有專車司機早已等候在外,送宋釗生、隨行人員和溫朔,去往京大東門外,成府路上的一家五星級酒店。
來到酒店早已預定好的房間,溫朔恭恭敬敬地告辭:“宋老,您先休息一會兒,我下午兩點半還有一節課,大概四點半左右吧,我會來找您請教。”
“別,咱們還是抓緊時間談吧,我可沒有太多閒工夫待在京城。”宋釗生說話很隨和、很接地氣,笑呵呵地讓溫朔到客廳坐,自己則是去了趟衛生間,出來後對正在檢查室內環境的青年說道:“小魏,你的工作完成了,就到外面等一下,好吧?”
“是!”姓魏名易傑的青年乾脆利落地應了一聲,繼而快速做完檢查,便轉身出去了。
從進入酒店房間,到離開,短短十多分鐘的時間裡,魏易傑已經完成了對房間的安全檢查,並把宋釗生日常生活所用取出擺放在該放的地方,燒好了開水。
茶几上沒有茶具,宋釗生便直接用玻璃杯沏了兩杯“大紅袍”,一邊從兜裡摸出一包香菸來。
溫朔迅速掏出了打火機湊過去,幫著宋釗生點著了。
“別拘束,你也拿著抽。
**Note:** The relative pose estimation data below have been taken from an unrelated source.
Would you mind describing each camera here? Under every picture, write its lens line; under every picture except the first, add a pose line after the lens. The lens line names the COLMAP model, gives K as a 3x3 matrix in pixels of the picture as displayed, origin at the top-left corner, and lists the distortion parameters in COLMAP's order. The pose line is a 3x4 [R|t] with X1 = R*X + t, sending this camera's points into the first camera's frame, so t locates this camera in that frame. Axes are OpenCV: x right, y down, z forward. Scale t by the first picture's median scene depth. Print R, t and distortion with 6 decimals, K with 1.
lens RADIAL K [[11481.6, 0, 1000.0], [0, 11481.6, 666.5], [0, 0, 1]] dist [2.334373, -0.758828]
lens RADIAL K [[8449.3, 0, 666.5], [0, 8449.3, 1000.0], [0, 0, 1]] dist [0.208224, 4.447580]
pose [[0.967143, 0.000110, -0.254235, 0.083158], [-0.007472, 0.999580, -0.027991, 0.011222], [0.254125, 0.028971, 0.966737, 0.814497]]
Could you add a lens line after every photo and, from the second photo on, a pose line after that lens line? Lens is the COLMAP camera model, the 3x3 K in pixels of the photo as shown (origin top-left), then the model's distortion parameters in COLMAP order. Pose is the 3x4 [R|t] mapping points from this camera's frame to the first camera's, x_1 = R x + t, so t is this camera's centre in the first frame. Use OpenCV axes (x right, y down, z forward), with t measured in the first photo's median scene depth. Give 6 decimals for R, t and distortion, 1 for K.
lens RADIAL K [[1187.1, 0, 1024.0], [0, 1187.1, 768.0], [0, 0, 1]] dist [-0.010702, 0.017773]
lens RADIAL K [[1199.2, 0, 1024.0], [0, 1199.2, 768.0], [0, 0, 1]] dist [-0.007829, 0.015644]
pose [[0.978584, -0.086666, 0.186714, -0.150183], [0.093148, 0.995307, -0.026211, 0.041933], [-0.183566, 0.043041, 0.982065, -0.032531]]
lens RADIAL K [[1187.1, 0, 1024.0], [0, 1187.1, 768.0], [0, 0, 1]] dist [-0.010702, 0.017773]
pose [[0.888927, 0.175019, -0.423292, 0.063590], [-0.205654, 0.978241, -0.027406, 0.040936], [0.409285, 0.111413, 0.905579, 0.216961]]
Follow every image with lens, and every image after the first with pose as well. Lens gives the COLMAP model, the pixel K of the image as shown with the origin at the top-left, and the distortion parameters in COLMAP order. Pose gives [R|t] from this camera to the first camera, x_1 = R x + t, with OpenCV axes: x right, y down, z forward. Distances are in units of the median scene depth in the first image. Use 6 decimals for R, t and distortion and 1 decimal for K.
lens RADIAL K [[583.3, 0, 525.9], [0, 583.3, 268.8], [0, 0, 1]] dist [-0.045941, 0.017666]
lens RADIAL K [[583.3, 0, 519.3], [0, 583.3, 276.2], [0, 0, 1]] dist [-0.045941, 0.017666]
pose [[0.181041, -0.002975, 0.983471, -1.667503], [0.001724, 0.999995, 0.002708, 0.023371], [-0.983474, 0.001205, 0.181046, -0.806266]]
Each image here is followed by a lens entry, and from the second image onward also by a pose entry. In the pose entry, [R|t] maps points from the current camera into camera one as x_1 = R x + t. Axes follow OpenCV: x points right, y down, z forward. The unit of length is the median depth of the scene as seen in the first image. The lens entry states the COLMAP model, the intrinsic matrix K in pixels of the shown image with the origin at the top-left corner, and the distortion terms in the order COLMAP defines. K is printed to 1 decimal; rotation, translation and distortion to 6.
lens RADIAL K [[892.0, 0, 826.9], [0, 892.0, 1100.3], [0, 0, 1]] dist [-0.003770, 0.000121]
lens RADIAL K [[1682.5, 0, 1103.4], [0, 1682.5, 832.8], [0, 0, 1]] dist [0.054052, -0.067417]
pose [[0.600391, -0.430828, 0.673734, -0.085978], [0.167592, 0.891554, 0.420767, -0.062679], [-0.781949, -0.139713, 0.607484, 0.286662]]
”宋釗生笑呵呵地把煙往溫朔的面前推了推。
“哎哎,不拘束,不拘束。”溫朔憨憨地拿了煙點上,繼而神情略顯憂慮地說道:“宋爺爺,您能百忙之中來京城,我十分感謝,剛才其實我也不想耽誤時間,這不是,您老地位太高,我生怕哪兒照顧不周了,惹您生氣,唉。”
宋釗生忍俊不禁,用夾著香菸的手點了點溫朔,道:“你啊,就別在我面前扮乖孩子形象了。”
“是真的。”溫朔神色誠懇謙恭。
“因為氣勢?或者說,氣場的衝突?”宋釗生笑問道。
溫朔詫異道:“往日無冤近日無仇,我也沒幹啥心虛的事兒,不至於引發什麼氣場衝突。”
宋釗生面露疑惑,道:“據我所知,當然,我不知道是真是假啊……玄士修玄法,以玄護身而成勢,與世間諸多勢的存在,是相互排斥,牴觸的。而我這麼多年的過往,以及如今的地位、名望,尤其是時至今日,還有軍人的身份在,所以,和你在一起的話,雙方的勢,不應該有衝突的嗎?”
如果換做尋常人,這番話聽起來肯定會覺得很彆扭,這人簡直是老不修嘛。
有這樣誇自己的嗎?
但宋釗生卻是坦坦蕩蕩地講了出來。
而溫朔,也沒有絲毫不舒服,甚或是想腹誹對方的感覺。只覺得,這老頭兒很對自己的脾氣,有一說一,不藏著掖著說那些彎彎繞的話,而且言談接地氣,心性磊落。
稍作思忖,溫朔斟酌著微笑說道:“沒那麼玄乎,玄士也是人,院士也是人,咱們之間正常的交流,不至於引發勢的衝突。”
“哦。”宋釗生微皺眉想了想,道:“也就是說,人與人之間,其勢的衝突,主要是源自於行為及心理,而不是身份、地位、環境自然而然養成的氣場?”
“是的。”溫朔點頭。
宋釗生笑了笑,道:“那就不對了,之前在機場剛見到你的時候,我分明感覺到了你的勢,帶有攻擊性。”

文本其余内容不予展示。